• [Work request]
Count the lines in the records below that contain the string "alter", and give only that number.

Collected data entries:
+ + + + +

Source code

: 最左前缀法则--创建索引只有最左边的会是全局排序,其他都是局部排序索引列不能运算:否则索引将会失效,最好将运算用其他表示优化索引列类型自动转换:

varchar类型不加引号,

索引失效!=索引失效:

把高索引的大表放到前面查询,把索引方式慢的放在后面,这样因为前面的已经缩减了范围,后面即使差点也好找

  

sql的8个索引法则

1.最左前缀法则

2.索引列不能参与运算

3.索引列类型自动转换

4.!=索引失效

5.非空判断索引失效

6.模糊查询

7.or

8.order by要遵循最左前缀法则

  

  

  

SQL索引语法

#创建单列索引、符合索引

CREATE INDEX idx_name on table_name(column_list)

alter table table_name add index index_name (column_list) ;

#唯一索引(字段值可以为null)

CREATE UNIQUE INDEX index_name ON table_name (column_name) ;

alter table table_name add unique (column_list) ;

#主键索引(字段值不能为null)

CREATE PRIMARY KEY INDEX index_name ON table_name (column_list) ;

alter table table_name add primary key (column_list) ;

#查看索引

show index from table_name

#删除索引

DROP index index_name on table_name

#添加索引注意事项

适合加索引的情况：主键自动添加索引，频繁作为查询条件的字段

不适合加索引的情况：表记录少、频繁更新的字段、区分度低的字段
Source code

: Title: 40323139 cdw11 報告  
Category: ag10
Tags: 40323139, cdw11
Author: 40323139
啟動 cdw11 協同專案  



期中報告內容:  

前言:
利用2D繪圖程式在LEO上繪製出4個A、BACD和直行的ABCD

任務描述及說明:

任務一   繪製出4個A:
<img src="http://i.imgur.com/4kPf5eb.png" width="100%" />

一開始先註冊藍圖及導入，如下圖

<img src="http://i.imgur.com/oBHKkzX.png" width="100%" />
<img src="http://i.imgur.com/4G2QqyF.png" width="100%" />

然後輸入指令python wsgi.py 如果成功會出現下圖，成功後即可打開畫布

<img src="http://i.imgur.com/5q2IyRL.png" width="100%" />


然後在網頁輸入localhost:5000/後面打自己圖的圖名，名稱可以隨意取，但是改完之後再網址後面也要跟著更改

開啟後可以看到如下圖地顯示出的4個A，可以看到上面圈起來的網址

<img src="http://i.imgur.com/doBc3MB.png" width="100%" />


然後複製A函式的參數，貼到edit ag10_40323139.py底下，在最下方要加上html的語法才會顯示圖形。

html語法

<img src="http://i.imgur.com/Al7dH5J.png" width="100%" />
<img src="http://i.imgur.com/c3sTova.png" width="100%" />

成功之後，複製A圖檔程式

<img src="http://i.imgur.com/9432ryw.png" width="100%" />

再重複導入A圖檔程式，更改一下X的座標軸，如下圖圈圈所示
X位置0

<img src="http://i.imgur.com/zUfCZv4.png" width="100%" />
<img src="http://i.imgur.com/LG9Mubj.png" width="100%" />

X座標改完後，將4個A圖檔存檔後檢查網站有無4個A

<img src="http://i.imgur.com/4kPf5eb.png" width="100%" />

+ + + + +

• [Exercise answer]
3